French Uranium, d’Eva Joly et Judith Perrignon, Les Arènes, « Polar », 420 p., 21,50 €.

ESSAI. « Héritage de ce temps », d’Ernst Bloch

Une extrême droite déjà au pouvoir dans certains pays d’Europe, et sur le point d’en conquérir d’autres. Des progressistes désemparés, convaincus de n’avoir pas eu totalement tort, mais ne sachant comment faire le tri entre erreurs stratégiques et perspectives d’avenir. On pourrait se croire en 2017. Pourtant, c’est la situation qu’Ernst Bloch (1885-1977) a sous les yeux en… 1935. A cette époque, le philosophe a une quarantaine d’années et déjà plusieurs livres à son actif. Il signe dans nombre de journaux, défend les avant-gardes, combat résolument le nazisme. Son singulier profil en combine plusieurs : marxiste hétérodoxe, esthète, visionnaire prophétique, écrivain flamboyant. En exil à Zurich, Bloch rassemble des textes épars sous le titre Héritage de ce temps. Le livre lui vaudra d’être déchu de la nationalité allemande, de trouver refuge aux Etats-Unis, où il rédigera son grand œuvre, Le Principe Espérance (Gallimard, 1991). Quatre-vingt-deux ans après sa parution, ce recueil réserve aux lecteurs bien des surprises. Roger-Pol Droit

KLINCKSIECK

Héritage de ce temps (Erbschaft dieser Zeit), d’Ernst Bloch, traduit de l’allemand et présenté par Jean Lacoste, Klincksieck, « Critique de la politique », 354 p., 25,50 €.
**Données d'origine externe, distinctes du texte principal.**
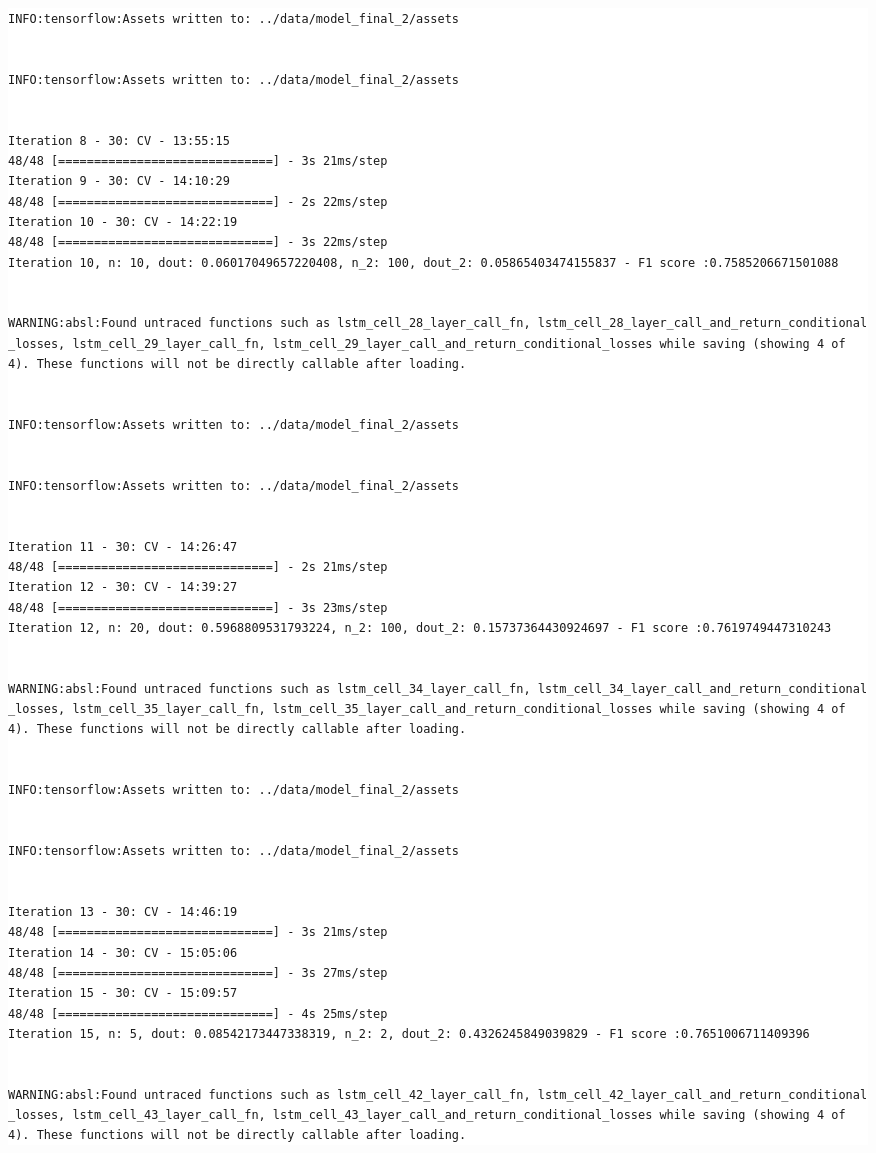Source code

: 
    INFO:tensorflow:Assets written to: ../data/model_final_2/assets


    INFO:tensorflow:Assets written to: ../data/model_final_2/assets


    Iteration 8 - 30: CV - 13:55:15
    48/48 [==============================] - 3s 21ms/step
    Iteration 9 - 30: CV - 14:10:29
    48/48 [==============================] - 2s 22ms/step
    Iteration 10 - 30: CV - 14:22:19
    48/48 [==============================] - 3s 22ms/step
    Iteration 10, n: 10, dout: 0.06017049657220408, n_2: 100, dout_2: 0.05865403474155837 - F1 score :0.7585206671501088


    WARNING:absl:Found untraced functions such as lstm_cell_28_layer_call_fn, lstm_cell_28_layer_call_and_return_conditional_losses, lstm_cell_29_layer_call_fn, lstm_cell_29_layer_call_and_return_conditional_losses while saving (showing 4 of 4). These functions will not be directly callable after loading.


    INFO:tensorflow:Assets written to: ../data/model_final_2/assets


    INFO:tensorflow:Assets written to: ../data/model_final_2/assets


    Iteration 11 - 30: CV - 14:26:47
    48/48 [==============================] - 2s 21ms/step
    Iteration 12 - 30: CV - 14:39:27
    48/48 [==============================] - 3s 23ms/step
    Iteration 12, n: 20, dout: 0.5968809531793224, n_2: 100, dout_2: 0.15737364430924697 - F1 score :0.7619749447310243


    WARNING:absl:Found untraced functions such as lstm_cell_34_layer_call_fn, lstm_cell_34_layer_call_and_return_conditional_losses, lstm_cell_35_layer_call_fn, lstm_cell_35_layer_call_and_return_conditional_losses while saving (showing 4 of 4). These functions will not be directly callable after loading.


    INFO:tensorflow:Assets written to: ../data/model_final_2/assets


    INFO:tensorflow:Assets written to: ../data/model_final_2/assets


    Iteration 13 - 30: CV - 14:46:19
    48/48 [==============================] - 3s 21ms/step
    Iteration 14 - 30: CV - 15:05:06
    48/48 [==============================] - 3s 27ms/step
    Iteration 15 - 30: CV - 15:09:57
    48/48 [==============================] - 4s 25ms/step
    Iteration 15, n: 5, dout: 0.08542173447338319, n_2: 2, dout_2: 0.4326245849039829 - F1 score :0.7651006711409396


    WARNING:absl:Found untraced functions such as lstm_cell_42_layer_call_fn, lstm_cell_42_layer_call_and_return_conditional_losses, lstm_cell_43_layer_call_fn, lstm_cell_43_layer_call_and_return_conditional_losses while saving (showing 4 of 4). These functions will not be directly callable after loading.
RÉCIT. « Pièces détachées », de Colette Fellous

Dernier volet d’une anamnèse amorcée par Colette Fellous avec Le Petit Casino, sous la houlette de J.-B. Pontalis (Gallimard, « L’un et l’autre », 1999), Pièces détachées ne sont ni vraiment des Mémoires ni un pacte autobiographique. Juste une mise en forme d’un matériau intime d’où l’on peut regarder le monde, accueillir l’ailleurs. Tout part de l’endroit où l’on demeure, poste de vigie que le balcon matérialise, à la fois dedans et dehors : « Chaque maison garde sa part d’invisible, aurait dit ma mère. (…) On pousse la porte, on retrouve l’odeur. L’odeur et le temps. » Deux écritures se croisent, celles du texte et de la photo, dialogue entre le regard et l’ouïe seul apte à rendre un réel dont l’enchantement est si fragile. Ici la mort rôde. Celle de l’écrivain Alain Nadaud (1948-2015), l’ami foudroyé en mer comme naguère son père au volant, chacun embarqué sur le véhicule de son rêve ; celle des victimes du Musée du Bardo et des plages de Sousse. Mars-juin 2015 : face à une violence qui désespère, l’œil écoute toujours et mène ce combat pour la douceur qu’enseigna Barthes à Colette Fellous. Pour que la pause soit sereine et lumineuse. Salvateur. Philippe-Jean Catinchi

GALLIMARD

Pièces détachées, de Colette Fellous, Gallimard, 176 p., 19 €.